Andes Technology has released the AndesCore 27-series CPU cores, which it claims are the first licensable RISC-V core to deliver to a production licensee the RISC-V vector instruction extension (RVV). It has also re-architected the memory subsystem to sustain memory bandwidth and efficiency.

Andes has delivered the core to its first licensee, with production release slated for Q1, 2020. Charlie Su, CTO and EVP of Andes Technology, told EE Times the first customer will use the new core for a datacenter AI engine. The customer plans to reveal itself, along with details of how it’s using the Andes core, at the RISC-V Summit in San Jose, California this week.

The president of Andes Technology, Frankwell Lin, said, “The RVV extension boldly takes RISC-V beyond any licensable processor core technology into the hottest markets today, and our licensee’s confidence in the R&D team enables Andes to be the first to deliver on this ambitious vision. The team has worked together from specification to delivery in less than nine months.”

The advent of AI, AR/VR, computer vision, cryptography, and multimedia processing all require complex computation of large volume of matrix data. Unlike other vendors’ advanced SIMD, which has a narrow range of performance dictated by their architecture control, the RVV specification envisions a powerful instruction set with scalable data sizes, flexible microarchitecture implementations, and leaves memory subsystem decisions open for system level optimization. With the 27-series CPU cores, Andes said it delivers this unprecedented performance and flexibility to the RISC-V community and for the first time, enables RISC-V cores to fill a void in applications other vendors have not been able to reach.

The NX27V contains a vector processing unit (VPU) which supports the RVV scalable vector instruction set, designed from the ground up to be a Cray-like full vectorization computation unit (Image: Andes Technology)
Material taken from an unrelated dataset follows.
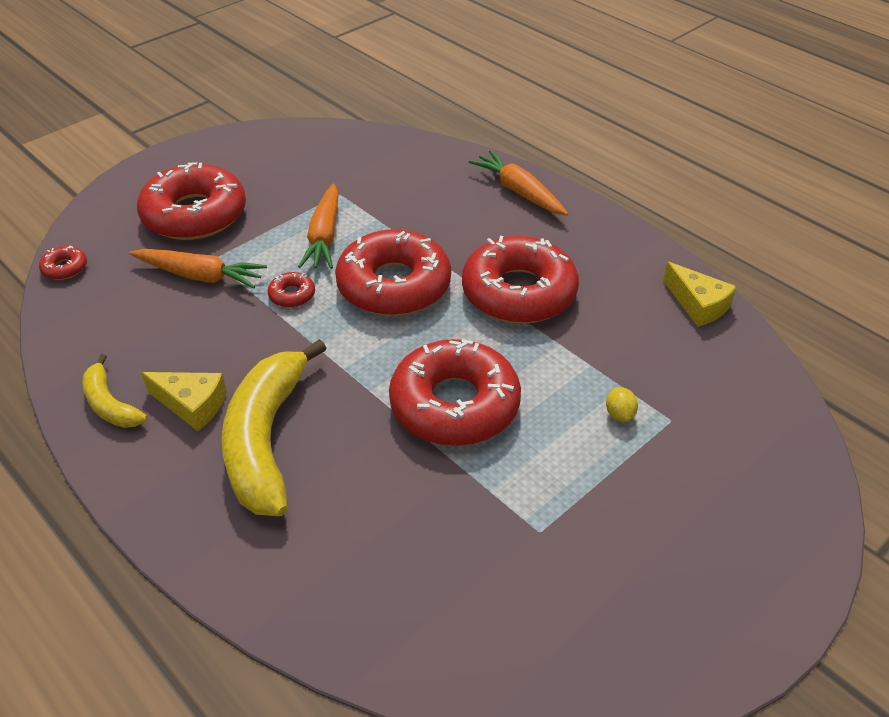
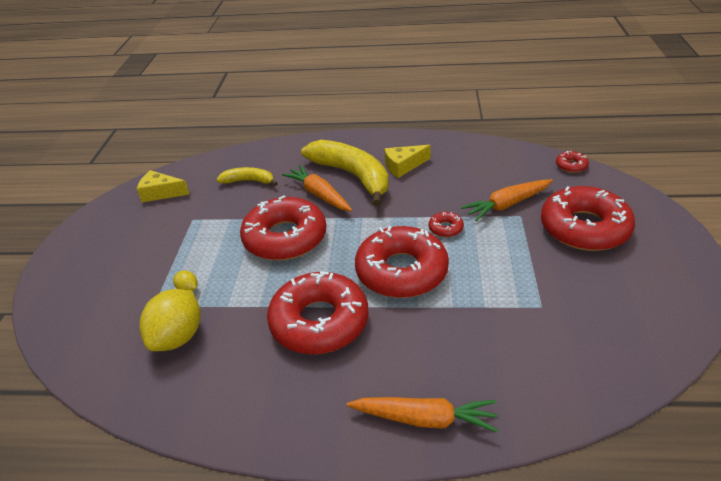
camera: 140 degrees right, 5 degrees down
yellow banana [82,354,147,428] -> yellow banana moved to [216,167,278,186]
orange carrot [298,183,338,269] -> orange carrot moved to [282,165,352,211]
yellow cheese [663,262,737,327] -> yellow cheese moved to [137,170,189,202]
none -> yellow lemon [139,289,200,351]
Initially available in the 27-series will be the 32-bit A27, and 64-bit AX27 and NX27V. They build upon the Andes 25-series cores, supporting the latest RISC-V specifications, subsystem level components, as well as ecosystem enablement from Andes’ 14-years of R&D development. The A27 and AX27, tailored for applications running Linux, offer 50% higher memory bandwidth than its 25-series predecessors. The NX27V contains a vector processing unit (VPU) which supports the RVV scalable vector instruction set, designed from the ground up to be a Cray-like full vectorization computation unit — in contrast to the incremental growth from SIMD instructions which some advanced SIMD has evolved from.

There is a full vector register file (VRF) of user-configurable number of elements per register. Each vector can be arbitrary length, from as small as 64-bit to as large as 512-bit (VLEN) and all the way to 4096-bit by combining up to eight vector registers (LMUL). It also allows each computation of integer, fixed point, floating point, and other AI-optimized representations to be any bit-width from 4 bits to 32 bits (SEW) and handles non-divisible last matrix elements in the same loop. The 27-series VPU implements all of these capabilities, and has multiple functional units which are chainable, each can operate in independent pipelines to sustain the computational throughputs needed in critical kernel functions.

Fully configured, the VPU can achieve over 30x speedup measured by the key functions in MobileNets, a popular convolutional neural network (CNN). Compared to the popular 128-bit scalar SIMD solution, the NX27V VPU offers 4 times more raw processing power per cycle with additional advantage due to the higher efficiency of vector instruction issuing.

Charlie Su commented, “From the vector microarchitecture to the memory subsystem, and all the ecosystems required to enable our licensees, at whatever scale and scope the licensee deems appropriate, Andes has taken RISC-V users to the frontiers of these embedded applications.”

The 27-series has expanded its memory subsystem to keep up with the bandwidth required to sustain the computational rate of the VPU, which will benefit all customers whether they use the VPU or not. The 27-series now supports multiple outstanding memory accesses inflight so the scalar and vector processors both don’t have to wait for the data during cache misses. In addition, cache pre-fetches allow the memory to prepare data in advance of processor’s needs, thus hiding potential cache misses. Finally, Andes Custom Extension (ACE) interface has been expanded to provide instruction customization to speed up control path as well as to widen data path into the core.